[Records contained in a dataset]
· · · · · · ·
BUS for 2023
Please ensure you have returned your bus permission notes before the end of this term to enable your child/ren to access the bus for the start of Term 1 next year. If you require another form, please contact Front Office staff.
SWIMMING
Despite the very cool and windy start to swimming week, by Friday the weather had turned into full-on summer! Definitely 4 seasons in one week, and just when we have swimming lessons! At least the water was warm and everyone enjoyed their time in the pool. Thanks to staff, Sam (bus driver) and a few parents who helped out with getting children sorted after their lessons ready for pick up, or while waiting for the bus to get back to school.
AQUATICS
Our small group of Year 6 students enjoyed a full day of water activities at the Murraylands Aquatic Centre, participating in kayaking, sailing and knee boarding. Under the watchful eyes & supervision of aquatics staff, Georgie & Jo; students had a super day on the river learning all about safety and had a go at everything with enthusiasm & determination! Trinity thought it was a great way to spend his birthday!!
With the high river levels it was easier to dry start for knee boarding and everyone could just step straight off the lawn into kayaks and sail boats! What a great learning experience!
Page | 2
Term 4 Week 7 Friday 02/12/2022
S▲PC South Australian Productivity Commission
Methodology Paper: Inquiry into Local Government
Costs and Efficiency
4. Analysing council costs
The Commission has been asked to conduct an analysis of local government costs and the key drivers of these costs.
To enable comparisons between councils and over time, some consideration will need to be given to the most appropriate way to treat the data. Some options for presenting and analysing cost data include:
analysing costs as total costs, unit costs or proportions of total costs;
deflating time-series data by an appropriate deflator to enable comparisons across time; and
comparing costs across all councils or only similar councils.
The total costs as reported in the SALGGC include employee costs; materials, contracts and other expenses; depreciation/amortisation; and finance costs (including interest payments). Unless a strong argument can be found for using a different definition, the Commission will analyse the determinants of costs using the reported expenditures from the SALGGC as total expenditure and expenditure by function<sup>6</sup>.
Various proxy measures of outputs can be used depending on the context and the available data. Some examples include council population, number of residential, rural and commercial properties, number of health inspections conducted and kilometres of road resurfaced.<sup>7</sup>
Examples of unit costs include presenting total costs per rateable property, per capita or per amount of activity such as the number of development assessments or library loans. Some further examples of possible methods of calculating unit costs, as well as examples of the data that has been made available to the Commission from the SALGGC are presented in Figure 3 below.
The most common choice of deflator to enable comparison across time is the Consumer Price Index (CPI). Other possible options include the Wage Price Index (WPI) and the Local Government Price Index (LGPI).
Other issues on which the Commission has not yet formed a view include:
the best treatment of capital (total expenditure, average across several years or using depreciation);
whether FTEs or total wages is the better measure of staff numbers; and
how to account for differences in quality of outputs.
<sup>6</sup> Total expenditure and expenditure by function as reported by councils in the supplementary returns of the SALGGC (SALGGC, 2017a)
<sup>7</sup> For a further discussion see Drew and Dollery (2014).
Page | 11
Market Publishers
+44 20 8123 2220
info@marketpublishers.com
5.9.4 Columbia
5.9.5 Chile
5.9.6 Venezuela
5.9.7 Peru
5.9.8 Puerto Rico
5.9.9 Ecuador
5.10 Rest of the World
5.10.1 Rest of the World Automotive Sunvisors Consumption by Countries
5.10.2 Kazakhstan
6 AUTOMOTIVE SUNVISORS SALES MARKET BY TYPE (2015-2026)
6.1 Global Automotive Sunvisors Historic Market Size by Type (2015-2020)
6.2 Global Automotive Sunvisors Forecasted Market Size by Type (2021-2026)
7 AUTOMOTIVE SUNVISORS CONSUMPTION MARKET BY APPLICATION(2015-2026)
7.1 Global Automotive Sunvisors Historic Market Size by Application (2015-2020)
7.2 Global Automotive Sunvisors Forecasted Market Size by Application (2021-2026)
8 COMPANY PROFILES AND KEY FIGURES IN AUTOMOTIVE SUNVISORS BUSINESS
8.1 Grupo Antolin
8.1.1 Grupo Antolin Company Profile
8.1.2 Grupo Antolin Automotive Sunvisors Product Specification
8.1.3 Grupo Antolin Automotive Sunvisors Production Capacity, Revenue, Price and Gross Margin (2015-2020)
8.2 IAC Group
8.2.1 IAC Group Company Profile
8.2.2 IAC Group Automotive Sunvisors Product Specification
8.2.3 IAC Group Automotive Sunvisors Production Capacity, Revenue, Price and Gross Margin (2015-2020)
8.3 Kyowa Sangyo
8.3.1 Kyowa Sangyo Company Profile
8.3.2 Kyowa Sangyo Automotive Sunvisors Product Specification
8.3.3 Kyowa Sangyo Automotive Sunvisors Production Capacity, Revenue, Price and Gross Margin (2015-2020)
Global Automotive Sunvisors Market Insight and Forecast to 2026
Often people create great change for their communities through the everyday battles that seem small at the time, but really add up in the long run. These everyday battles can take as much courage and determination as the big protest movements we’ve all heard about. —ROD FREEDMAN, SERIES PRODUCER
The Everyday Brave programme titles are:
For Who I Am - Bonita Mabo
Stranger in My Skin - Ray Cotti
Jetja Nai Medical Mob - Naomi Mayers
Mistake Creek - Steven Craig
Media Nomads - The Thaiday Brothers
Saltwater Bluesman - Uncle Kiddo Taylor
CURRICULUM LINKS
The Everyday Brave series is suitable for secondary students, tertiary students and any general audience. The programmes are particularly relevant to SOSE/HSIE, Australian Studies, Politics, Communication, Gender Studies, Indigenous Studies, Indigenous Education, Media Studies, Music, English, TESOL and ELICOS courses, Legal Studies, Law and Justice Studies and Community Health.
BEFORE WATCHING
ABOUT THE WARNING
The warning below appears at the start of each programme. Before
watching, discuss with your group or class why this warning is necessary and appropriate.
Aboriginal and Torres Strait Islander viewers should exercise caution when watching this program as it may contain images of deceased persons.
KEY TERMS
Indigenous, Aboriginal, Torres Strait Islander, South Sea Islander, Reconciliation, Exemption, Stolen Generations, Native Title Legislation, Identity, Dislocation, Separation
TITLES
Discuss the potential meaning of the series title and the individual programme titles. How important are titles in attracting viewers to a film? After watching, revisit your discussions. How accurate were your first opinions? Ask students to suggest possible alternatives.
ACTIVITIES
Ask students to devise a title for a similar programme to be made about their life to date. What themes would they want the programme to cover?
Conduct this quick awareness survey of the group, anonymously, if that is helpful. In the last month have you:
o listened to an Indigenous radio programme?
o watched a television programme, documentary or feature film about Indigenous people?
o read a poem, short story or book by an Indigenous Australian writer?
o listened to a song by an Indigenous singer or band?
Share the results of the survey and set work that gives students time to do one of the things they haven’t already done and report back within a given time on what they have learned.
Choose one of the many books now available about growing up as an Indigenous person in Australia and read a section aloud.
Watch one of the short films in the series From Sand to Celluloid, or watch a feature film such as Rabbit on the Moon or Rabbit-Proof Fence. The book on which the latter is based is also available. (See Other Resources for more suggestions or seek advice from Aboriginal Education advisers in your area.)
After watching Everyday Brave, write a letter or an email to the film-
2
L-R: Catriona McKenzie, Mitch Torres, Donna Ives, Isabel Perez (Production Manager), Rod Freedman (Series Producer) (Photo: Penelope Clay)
· · · · · · ·
▸ What is required:
The line containing "Discuss the potential" marks where to begin; the last line of the records marks where to stop. Copy both and all between, exactly.

▸ Written response:
Discuss the potential meaning of the series title and the individual programme titles. How important are titles in attracting viewers to a film? After watching, revisit your discussions. How accurate were your first opinions? Ask students to suggest possible alternatives.
ACTIVITIES
Ask students to devise a title for a similar programme to be made about their life to date. What themes would they want the programme to cover?
Conduct this quick awareness survey of the group, anonymously, if that is helpful. In the last month have you:
o listened to an Indigenous radio programme?
o watched a television programme, documentary or feature film about Indigenous people?
o read a poem, short story or book by an Indigenous Australian writer?
o listened to a song by an Indigenous singer or band?
Share the results of the survey and set work that gives students time to do one of the things they haven’t already done and report back within a given time on what they have learned.
Choose one of the many books now available about growing up as an Indigenous person in Australia and read a section aloud.
Watch one of the short films in the series From Sand to Celluloid, or watch a feature film such as Rabbit on the Moon or Rabbit-Proof Fence. The book on which the latter is based is also available. (See Other Resources for more suggestions or seek advice from Aboriginal Education advisers in your area.)
After watching Everyday Brave, write a letter or an email to the film-
2
L-R: Catriona McKenzie, Mitch Torres, Donna Ives, Isabel Perez (Production Manager), Rod Freedman (Series Producer) (Photo: Penelope Clay)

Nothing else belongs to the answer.